◆ Exercise prompt ◆
Format the records as a Markdown table with the columns Row and Line, starting at the line that contains "piró futuros mapas emblemáticos." and ending at the line that contains "19. November 2025", both included. Put each line in its own row, number the rows, and leave out blank lines.

◆ Input records ◆
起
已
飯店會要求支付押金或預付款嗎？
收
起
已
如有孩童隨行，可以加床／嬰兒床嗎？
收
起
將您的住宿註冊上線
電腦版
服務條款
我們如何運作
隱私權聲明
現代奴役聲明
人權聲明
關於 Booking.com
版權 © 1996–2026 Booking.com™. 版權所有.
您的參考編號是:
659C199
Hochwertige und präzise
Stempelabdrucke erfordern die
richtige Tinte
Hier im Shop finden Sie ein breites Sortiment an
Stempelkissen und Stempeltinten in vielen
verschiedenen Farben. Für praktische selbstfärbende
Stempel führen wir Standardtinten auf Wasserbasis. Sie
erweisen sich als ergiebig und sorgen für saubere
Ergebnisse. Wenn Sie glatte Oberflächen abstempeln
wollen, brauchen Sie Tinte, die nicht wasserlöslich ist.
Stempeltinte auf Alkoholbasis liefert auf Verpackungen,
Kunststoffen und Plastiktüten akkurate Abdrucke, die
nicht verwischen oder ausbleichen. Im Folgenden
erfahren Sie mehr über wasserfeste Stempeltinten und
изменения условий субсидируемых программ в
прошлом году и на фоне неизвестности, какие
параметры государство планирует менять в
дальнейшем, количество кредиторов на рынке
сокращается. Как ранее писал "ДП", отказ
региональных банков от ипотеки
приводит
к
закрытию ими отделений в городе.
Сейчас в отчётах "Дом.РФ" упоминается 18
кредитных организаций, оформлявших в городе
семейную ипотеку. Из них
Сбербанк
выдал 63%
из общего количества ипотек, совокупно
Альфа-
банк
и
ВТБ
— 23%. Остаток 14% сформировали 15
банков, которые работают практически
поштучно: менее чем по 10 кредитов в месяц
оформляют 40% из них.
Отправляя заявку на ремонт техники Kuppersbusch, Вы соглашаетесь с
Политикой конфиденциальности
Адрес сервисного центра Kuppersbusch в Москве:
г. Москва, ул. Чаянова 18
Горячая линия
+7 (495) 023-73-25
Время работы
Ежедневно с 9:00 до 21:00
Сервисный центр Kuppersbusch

--

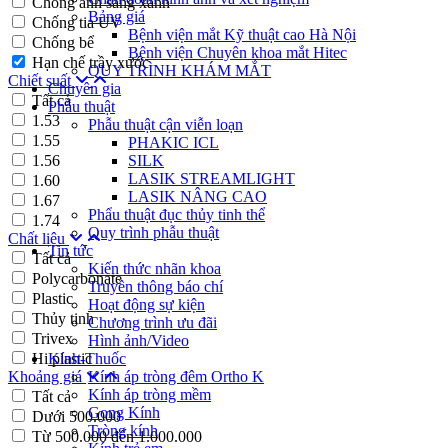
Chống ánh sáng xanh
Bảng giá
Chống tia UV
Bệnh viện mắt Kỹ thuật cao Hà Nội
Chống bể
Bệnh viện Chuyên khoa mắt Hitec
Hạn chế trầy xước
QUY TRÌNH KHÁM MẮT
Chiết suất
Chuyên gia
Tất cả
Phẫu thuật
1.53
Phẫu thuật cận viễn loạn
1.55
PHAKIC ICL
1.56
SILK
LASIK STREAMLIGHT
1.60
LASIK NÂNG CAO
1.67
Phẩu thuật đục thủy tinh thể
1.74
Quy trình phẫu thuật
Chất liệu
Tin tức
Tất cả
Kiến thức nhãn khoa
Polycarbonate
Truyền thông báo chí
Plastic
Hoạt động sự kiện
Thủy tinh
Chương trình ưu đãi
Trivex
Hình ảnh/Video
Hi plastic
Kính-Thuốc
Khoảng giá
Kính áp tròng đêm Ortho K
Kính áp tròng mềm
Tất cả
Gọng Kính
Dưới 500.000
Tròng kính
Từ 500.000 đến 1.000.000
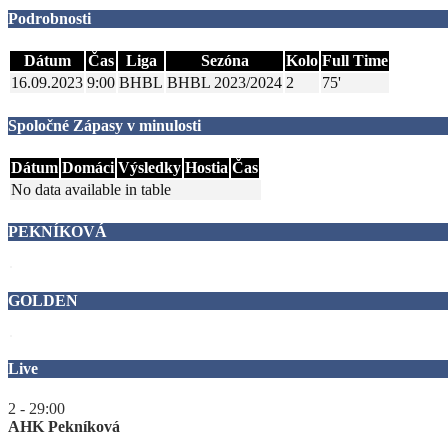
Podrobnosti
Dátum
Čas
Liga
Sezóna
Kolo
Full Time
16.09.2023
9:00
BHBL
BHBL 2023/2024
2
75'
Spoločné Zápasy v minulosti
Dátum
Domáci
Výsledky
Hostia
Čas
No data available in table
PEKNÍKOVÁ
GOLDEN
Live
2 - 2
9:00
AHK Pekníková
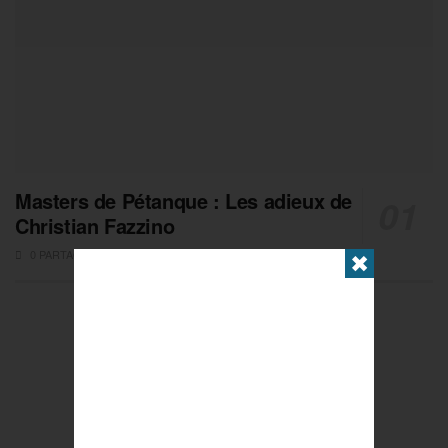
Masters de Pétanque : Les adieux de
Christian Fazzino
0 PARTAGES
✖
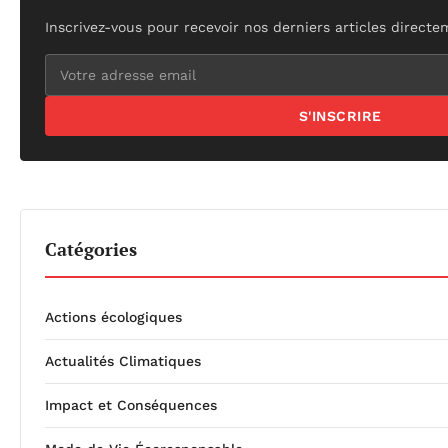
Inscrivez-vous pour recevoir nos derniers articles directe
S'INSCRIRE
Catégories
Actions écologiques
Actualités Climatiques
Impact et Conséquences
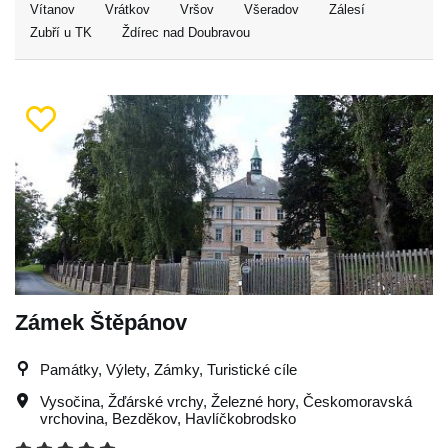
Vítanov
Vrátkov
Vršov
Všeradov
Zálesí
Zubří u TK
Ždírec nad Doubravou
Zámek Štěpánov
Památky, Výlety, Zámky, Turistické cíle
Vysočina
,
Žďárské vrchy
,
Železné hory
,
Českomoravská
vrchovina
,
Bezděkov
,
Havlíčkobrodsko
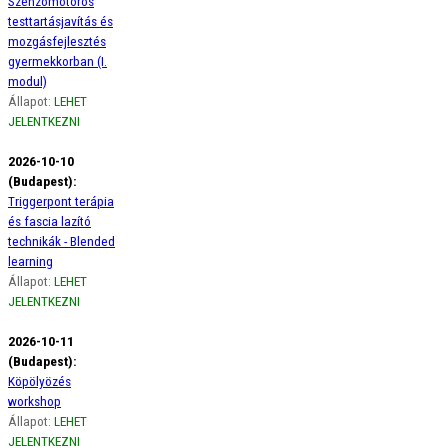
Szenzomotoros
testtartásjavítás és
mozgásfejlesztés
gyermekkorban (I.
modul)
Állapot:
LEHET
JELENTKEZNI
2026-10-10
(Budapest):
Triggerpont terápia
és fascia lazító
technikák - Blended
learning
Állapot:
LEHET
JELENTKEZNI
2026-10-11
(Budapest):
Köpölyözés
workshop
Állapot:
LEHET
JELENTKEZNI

--

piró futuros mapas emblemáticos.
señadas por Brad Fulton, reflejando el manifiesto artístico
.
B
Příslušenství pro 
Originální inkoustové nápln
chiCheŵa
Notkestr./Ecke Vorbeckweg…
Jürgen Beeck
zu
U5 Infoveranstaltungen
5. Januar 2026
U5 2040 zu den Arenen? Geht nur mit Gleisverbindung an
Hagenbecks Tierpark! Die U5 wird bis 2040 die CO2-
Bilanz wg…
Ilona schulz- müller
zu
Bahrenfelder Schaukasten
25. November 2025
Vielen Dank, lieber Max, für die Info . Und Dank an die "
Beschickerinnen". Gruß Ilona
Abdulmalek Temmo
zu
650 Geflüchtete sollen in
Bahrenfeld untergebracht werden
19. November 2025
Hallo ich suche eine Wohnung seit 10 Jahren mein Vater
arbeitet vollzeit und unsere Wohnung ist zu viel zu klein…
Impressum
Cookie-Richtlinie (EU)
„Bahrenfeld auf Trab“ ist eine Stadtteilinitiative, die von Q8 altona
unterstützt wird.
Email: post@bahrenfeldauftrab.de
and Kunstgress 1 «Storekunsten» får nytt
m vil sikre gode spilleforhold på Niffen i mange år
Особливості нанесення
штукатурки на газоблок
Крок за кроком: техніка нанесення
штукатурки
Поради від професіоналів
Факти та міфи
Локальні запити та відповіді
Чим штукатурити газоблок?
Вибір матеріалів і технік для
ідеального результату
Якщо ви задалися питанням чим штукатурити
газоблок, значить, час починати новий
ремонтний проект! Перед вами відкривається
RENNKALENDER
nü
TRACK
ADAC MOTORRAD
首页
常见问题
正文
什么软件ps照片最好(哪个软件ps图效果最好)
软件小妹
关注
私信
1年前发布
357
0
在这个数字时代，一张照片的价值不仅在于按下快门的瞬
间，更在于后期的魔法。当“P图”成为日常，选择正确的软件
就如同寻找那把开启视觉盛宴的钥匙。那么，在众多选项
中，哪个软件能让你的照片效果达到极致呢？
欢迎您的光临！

◆ Answer space ◆
| Row | Line |
|---|---|
| 1 | piró futuros mapas emblemáticos. |
| 2 | señadas por Brad Fulton, reflejando el manifiesto artístico |
| 3 | . |
| 4 | B |
| 5 | Příslušenství pro  |
| 6 | Originální inkoustové nápln |
| 7 | chiCheŵa |
| 8 | Notkestr./Ecke Vorbeckweg… |
| 9 | Jürgen Beeck |
| 10 | zu |
| 11 | U5 Infoveranstaltungen |
| 12 | 5. Januar 2026 |
| 13 | U5 2040 zu den Arenen? Geht nur mit Gleisverbindung an |
| 14 | Hagenbecks Tierpark! Die U5 wird bis 2040 die CO2- |
| 15 | Bilanz wg… |
| 16 | Ilona schulz- müller |
| 17 | zu |
| 18 | Bahrenfelder Schaukasten |
| 19 | 25. November 2025 |
| 20 | Vielen Dank, lieber Max, für die Info . Und Dank an die " |
| 21 | Beschickerinnen". Gruß Ilona |
| 22 | Abdulmalek Temmo |
| 23 | zu |
| 24 | 650 Geflüchtete sollen in |
| 25 | Bahrenfeld untergebracht werden |
| 26 | 19. November 2025 |